Valle de Pubenza (es: Pubenza Valley) is a high valley located between the central and eastern mountain ranges in southwestern Colombia and constitutes the hydrographic basin of the upper part of the Cauca River, which has its source in the Páramo de las Papas, pours tis water into the reservoir of Salvajina. The altitude of this valley ranges from 1,550 to 1,780 meters above sea level. and it has a landscape of undulating terrain with a varied relief that presents hills, ridges, steep hills as well as broken landscapes with ravines and canyons through which numerous rivers flow that feed the Cauca River. In terms of geographic area, Pubenza is among the eleven largest inter-Andean valleys in the country. The main city of the Pubenza Valley is Popayán, capital of the Cauca Department.

== Geology ==
The soils originate from igneous rocks and volcanic ash; they are strongly to very strongly acidic, high in aluminum saturation, light to moderate weathering, and low to moderate fertility.
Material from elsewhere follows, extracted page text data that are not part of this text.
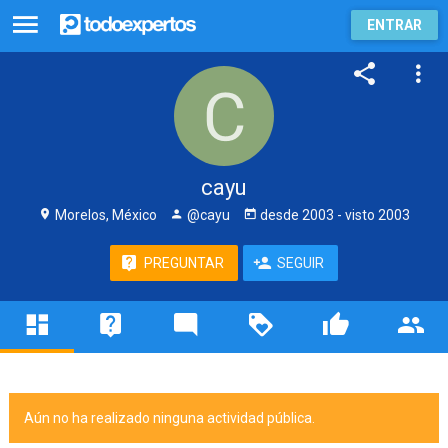
ENTRAR
cayu
Morelos, México
@cayu
desde
2003
- visto
2003
PREGUNTAR
SEGUIR
Aún no ha realizado ninguna actividad pública.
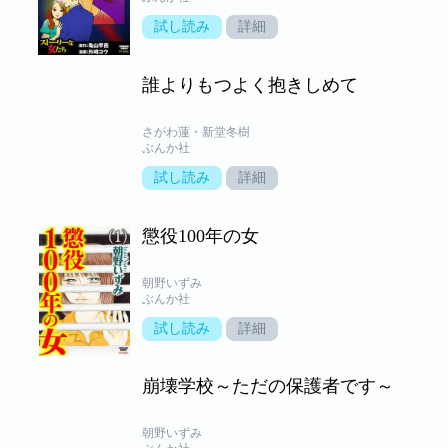
試し読み
詳細
誰よりもつよく抱きしめて
さがわ蓮・新堂冬樹
ぶんか社
試し読み
詳細
懲役100年の女
朝野いずみ
ぶんか社
試し読み
詳細
崩壊学校～ただの保護者です～
朝野いずみ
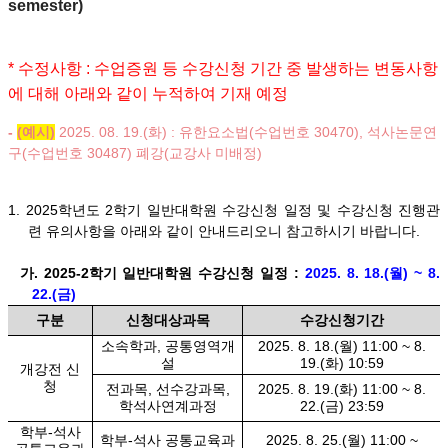
semester)
* 수정사항 : 수업증원 등 수강신청 기간 중 발생하는 변동사항
에 대해 아래와 같이 누적하여 기재 예정
-
(예시)
2025. 08. 19.(화) : 유한요소법(수업번호 30470), 석사논문연
구(수업번호 30487) 폐강(교강사 미배정)
1. 2025학년도 2학기 일반대학원 수강신청 일정 및 수강신청 진행관
련 유의사항을 아래와 같이 안내드리오니 참고하시기 바랍니다.
가. 2025-2학기 일반대학원 수강신청 일정 :
2025. 8. 18.(월) ~ 8.
22.(금)
구분
신청대상과목
수강신청기간
소속학과, 공통영역개
2025. 8. 18.(월) 11:00 ~ 8.
설
19.(화) 10:59
개강전 신
청
전과목, 선수강과목,
2025. 8. 19.(화) 11:00 ~ 8.
학석사연계과정
22.(금) 23:59
학부-석사
학부-석사 공통교육과
2025. 8. 25.(월) 11:00 ~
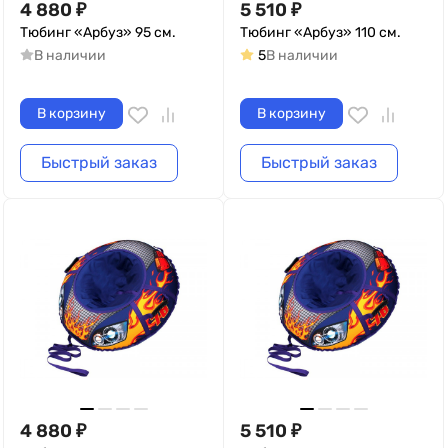
4 880
₽
5 510
₽
Тюбинг «Арбуз» 95 см.
Тюбинг «Арбуз» 110 см.
В наличии
5
В наличии
В корзину
В корзину
Быстрый заказ
Быстрый заказ
4 880
₽
5 510
₽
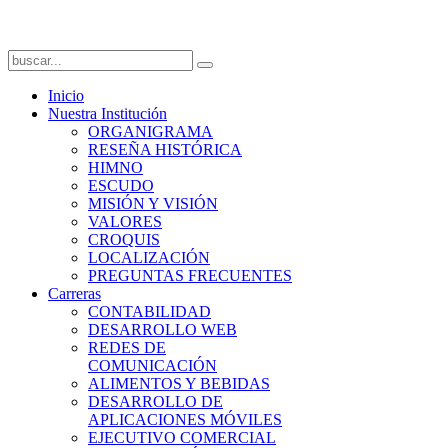
Inicio
Nuestra Institución
ORGANIGRAMA
RESEÑA HISTÓRICA
HIMNO
ESCUDO
MISIÓN Y VISIÓN
VALORES
CROQUIS
LOCALIZACIÓN
PREGUNTAS FRECUENTES
Carreras
CONTABILIDAD
DESARROLLO WEB
REDES DE
COMUNICACIÓN
ALIMENTOS Y BEBIDAS
DESARROLLO DE
APLICACIONES MÓVILES
EJECUTIVO COMERCIAL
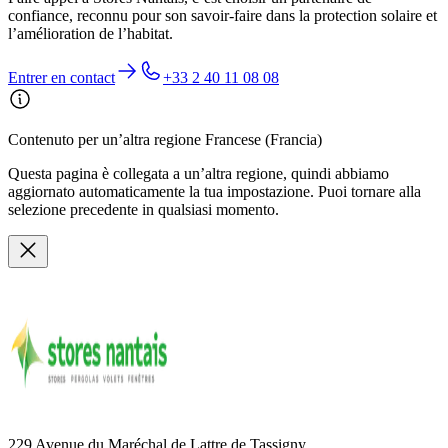
confiance, reconnu pour son savoir-faire dans la protection solaire et
l’amélioration de l’habitat.
Entrer en contact
+33 2 40 11 08 08
Contenuto per un’altra regione Francese (Francia)
Questa pagina è collegata a un’altra regione, quindi abbiamo
aggiornato automaticamente la tua impostazione. Puoi tornare alla
selezione precedente in qualsiasi momento.
229 Avenue du Maréchal de Lattre de Tassigny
The climate is humid temperate. The average temperature is 27.9 °C, presents a bimodal rainfall regime, with an average annual rainfall of 2258 mm. The average number of rainy days per year fluctuates between 170 and 220 days, approximately, resulting in a relative humidity with values up to 72%.
== History ==
Upon the arrival of the Spanish Conquistadors, the Valley of Pubenza was inhabited by a confederation of ethnic groups that they called the "Guambiano Coconuco Confederation" or "Pubense Confederation", which established to defend against the siege of warrior groups and cannibals that surrounded the region, among which, in addition to others, were the Pijaos and Yaporongos to the east, the Patias and Bojoleos to the south, and the Petequíes to the north, and also from possible military incursions from the Inca on the south. According to tradition, the architect of this alliance was the great cacique Puben, and it was in his memory that the Valley of Pubenza and the inhabitants of the valley have been named.

== Economy and uses of the soil ==
The soil in the Pubenza Valley is used mainly for the cultivation of coffee, native pastures and natural forests.
Coffee farming is one of the main lines of the economy of the Pubenza Valley and persists as a dominant element of the landscape in rural areas, however, the modernization in the management of coffee plantations that leads to the planting of high-yield varieties in total exposure to the sun, with greater requirements for synthetic agrochemicals, has led to higher production but at high environmental costs.